Вернувшись домой, Бегун запалил лучину и сел, глядя на пляшущий огонек, улыбаясь. Услышал вдруг, что руки пахнут Нежданой — терпким настоем из березовых почек, которым озерские девки мыли волосы, — и прижал ладони к лицу. Потом перенес лучину на лавку в угол, чтобы осветить икону, и встал на колени.
— Господи, — сказал он. — Вот он я, грешный. Ты знаешь, я суетно жил, все бежал куда-то, чего-то искал и не понимал, что ищу тебя, Господи. И вот я снова такой, каким ты меня явил на этот свет: с чистой душой, беспомощный и весь в твоей власти. Господи, я никогда и ни о чем тебя не просил, сейчас в первый раз прошу: помоги, Господи, яви завтра свою милость…
Распахнулась дверь, ударил холодный сквозняк и загасил лучину. В сараюшку ввалился Рубль, промерзший, с заиндевелой бородой.
— Хватит лучину жечь — двадцатый век на дворе! — заорал он. — И сказал Лева: да будет свет. И стал свет! — он включил мощный фонарь. Жесткий электрический луч прорезал таинственную полутьму, осветил клочья мха, торчащего меж неровно тесанных бревен, потрескавшиеся тусклые краски на иконе.

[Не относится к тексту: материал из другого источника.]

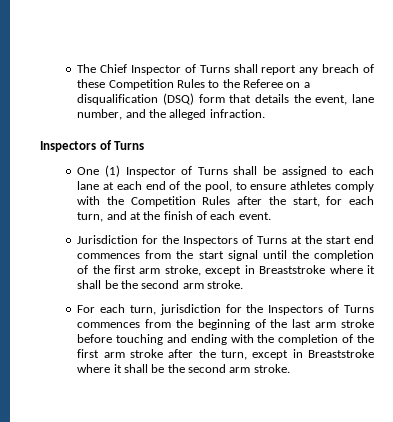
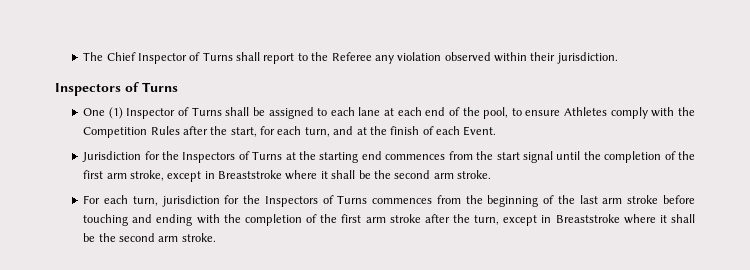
[299,64,374,75] [77,79,310,90] [77,93,374,105] [77,109,265,120] any breach of these Competition Rules to the Referee on a disqualification (DSQ) form that details the event, lane number, and the alleged infraction. -> [297,52,618,64] to the Referee any violation observed within their jurisdiction.
[290,181,332,190] athletes -> [564,107,608,116] Athletes
[238,212,271,220] event. -> [463,126,497,136] Event.
[326,236,352,244] start -> [319,152,359,163] starting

Бегун поднялся и сел за стол, по-прежнему покойно улыбаясь в пространство. Рубль озадаченно глянул на него, вытащил сигарету, шикарно прикурил и пустил кольцо дыма ему в лицо. Бегун не реагировал.

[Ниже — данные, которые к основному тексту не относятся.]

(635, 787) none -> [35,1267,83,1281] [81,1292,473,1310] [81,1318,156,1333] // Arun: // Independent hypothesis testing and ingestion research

Лева протянул ему пачку, Бегун взял сигарету и тоже закурил. Рубль терпеливо ждал. Бегун несколько раз затянулся — и вдруг выхватил сигарету изо рта, изумленно глянул на нее и на сияющего Левку:
— Откуда?
— Ну наконец-то! — поклонился Рубль. — Проснулся, слава Богу! С добрым утром вас!
— «Буран» нашел? Как?
— Как?.. — усмехнулся Лева. — Я неделю уже с утра до вечера по лесу бегаю, пока ты тут мечтаешь!.. Я еще тогда, весной, подумал: не может быть, чтоб далеко было, — взахлеб стал объяснять он. — Еремей, конечно, здоровый мужик, но сколько он нас двоих на себе переть мог? Ну, я к старикам издалека подошел: бывают ли, мол, в этих краях природные катаклизмы? А они говорят — был вихрь лет десять назад, думали уже, Страшный суд начался, но он стороной прошел, много леса повалил. И показали, в какой стороне. Как болота стали, я двинул — всего-то пять часов идти. Не промахнешься — бурелом полосой лежит, как ни петляй, все равно к нему выйдешь. Я вдоль пошел, смотрю: стоит! Стоит, родимый! — радостно засмеялся Лева. — Только поржавел чуток. Но у Потехина в прицепе и масло, и инструменты. Аккумулятор сел, так я снегу натопил — долил. Молился полчаса, боялся ключ повернуть, молился первый раз в жизни, чтоб завелось! Свечи на костерке прокалил, ввернул горячие — завелся! Завелся!! И зарубки твои на месте! — он изо всех сил лупил безучастного Бегуна кулаком по плечу. — Все! Конец! Отмучились! — он вскочил и пнул столец, запустил в угол светильник с лучиной и заметался по дому, опрокидывая и круша все, что можно было свалить на пол. — Спасибо этому дому! Конец, Бегун, свобода!! Вставай!! По моей лыжне и ночью дойдем! Они к утру только очухаются — а мы уже далеко!